D’après le Dr David Lai, coordonnateur du Groupe sectoriel pour la santé en Afghanistan, c’est la combinaison de projets ciblés spécifiques, d’aide extérieure, de responsabilité nationale et de temps qui permettra à tous les citoyens afghans d’avoir accès à long terme à des soins de qualité. Il ajoute que les travaux menés par Emergency sont un exemple de la façon dont un pays doit utiliser différentes ressources pour reconstruire son secteur sanitaire.
«La mission du Groupe sectoriel pour la santé est d’appuyer le Ministère de la santé publique pour qu’il joue un rôle moteur dans l’intervention sanitaire humanitaire afin de prévenir et de limiter la morbidité et la mortalité associées à la crise. Soigner les personnes déplacées par la guerre améliore l’état de santé de millions d’entre elles, transformant le désespoir en espoir»,  explique le Dr Lai.

À la demande de l’OMS, Emergency a formé 497 médecins et infirmiers.

En 2001, le Ministère de la santé publique afghan a hérité d’un système de santé anéanti présentant des statistiques sanitaires parmi les plus alarmantes au monde. Le taux de mortalité maternelle était estimé à 1600 pour 100 000 naissances vivantes, un niveau jamais enregistré auparavant (Barlett et al., 2005).
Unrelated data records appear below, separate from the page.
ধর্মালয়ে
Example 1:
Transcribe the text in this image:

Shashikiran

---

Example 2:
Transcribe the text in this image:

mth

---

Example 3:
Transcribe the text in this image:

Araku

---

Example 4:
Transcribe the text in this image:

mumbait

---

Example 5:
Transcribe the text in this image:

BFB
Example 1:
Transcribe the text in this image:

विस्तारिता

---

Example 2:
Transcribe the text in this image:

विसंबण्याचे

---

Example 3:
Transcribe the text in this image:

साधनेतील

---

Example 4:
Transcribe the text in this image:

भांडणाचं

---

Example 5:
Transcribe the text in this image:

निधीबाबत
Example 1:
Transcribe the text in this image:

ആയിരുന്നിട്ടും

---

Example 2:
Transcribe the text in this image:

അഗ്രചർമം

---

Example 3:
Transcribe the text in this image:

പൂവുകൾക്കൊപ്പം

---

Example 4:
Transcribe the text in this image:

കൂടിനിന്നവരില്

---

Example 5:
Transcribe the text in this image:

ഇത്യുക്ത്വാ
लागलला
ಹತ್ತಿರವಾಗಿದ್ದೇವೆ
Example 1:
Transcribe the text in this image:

En 2002, les taux de mortalité du nourrisson et de l’enfant étaient de 165 et de 257 pour 1000 naissances vivantes, respectivement. C’étaient alors les quatrièmes taux les plus élevés au monde. En outre, moins de 10% de la population vivait à moins d’une heure de marche d’un établissement de santé en 2001 (Ministère de la santé publique, 2008).
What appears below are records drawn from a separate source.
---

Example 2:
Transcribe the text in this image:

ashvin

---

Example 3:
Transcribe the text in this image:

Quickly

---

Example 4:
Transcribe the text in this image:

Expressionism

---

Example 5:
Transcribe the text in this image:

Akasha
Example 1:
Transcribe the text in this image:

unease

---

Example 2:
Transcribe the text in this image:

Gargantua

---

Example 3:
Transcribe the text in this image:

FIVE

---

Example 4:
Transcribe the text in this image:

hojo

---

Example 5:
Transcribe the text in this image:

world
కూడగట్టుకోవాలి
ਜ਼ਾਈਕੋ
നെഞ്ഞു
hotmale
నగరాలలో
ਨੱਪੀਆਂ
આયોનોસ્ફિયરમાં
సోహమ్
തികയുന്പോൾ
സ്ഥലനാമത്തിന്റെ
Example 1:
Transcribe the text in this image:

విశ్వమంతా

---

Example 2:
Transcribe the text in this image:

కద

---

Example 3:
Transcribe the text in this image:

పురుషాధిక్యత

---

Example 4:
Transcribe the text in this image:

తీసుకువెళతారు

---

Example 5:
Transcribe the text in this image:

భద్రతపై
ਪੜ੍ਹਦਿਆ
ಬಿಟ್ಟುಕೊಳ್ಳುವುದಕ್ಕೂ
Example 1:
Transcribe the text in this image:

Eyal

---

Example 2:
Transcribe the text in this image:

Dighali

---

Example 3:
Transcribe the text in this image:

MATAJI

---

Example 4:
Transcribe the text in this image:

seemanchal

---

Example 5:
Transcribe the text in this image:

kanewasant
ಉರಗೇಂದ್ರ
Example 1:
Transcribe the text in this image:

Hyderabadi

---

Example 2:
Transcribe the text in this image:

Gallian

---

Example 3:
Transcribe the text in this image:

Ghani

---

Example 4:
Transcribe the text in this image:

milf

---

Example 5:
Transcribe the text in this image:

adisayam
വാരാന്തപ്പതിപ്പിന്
Mettre en place des services de santé essentiels

Le système de santé a été reconstruit sur la base de l’ensemble de services de santé essentiels (Basic Package of Health Services, BPHS). 

En 2003 et en 2004, le Ministère de la santé publique et ses partenaires ont mis au point un ensemble complet de services de santé de base et un ensemble de services hospitaliers essentiels. Les services de santé sont assurés par des ONG (inter)nationales grâce à un mécanisme novateur de sous-traitance et, dans certaines provinces, par le Ministère de la santé publique.  
Cette approche de santé publique dirigée par le Ministère de la santé publique, avec l’appui sans faille de partenaires multilatéraux et bilatéraux du développement, a permis de progresser considérablement dans des circonstances difficiles ; les indicateurs sanitaires et la prestation des services se sont considérablement améliorés.

Le nombre d’établissements de santé et d’agents de santé a sensiblement augmenté. La couverture par l’ensemble complet de services de santé de base et l’ensemble de services hospitaliers essentiels (système de santé public) est actuellement de plus de 60% dans un rayon équivalant à une heure de marche.

Bien que la situation sanitaire se soit améliorée, de nombreux indicateurs sanitaires restent extrêmement inquiétants et la qualité et la couverture des services de santé doivent être améliorées, notamment en ce qui concerne les soins hospitaliers et de traumatologie. Un financement durable et accru s’impose.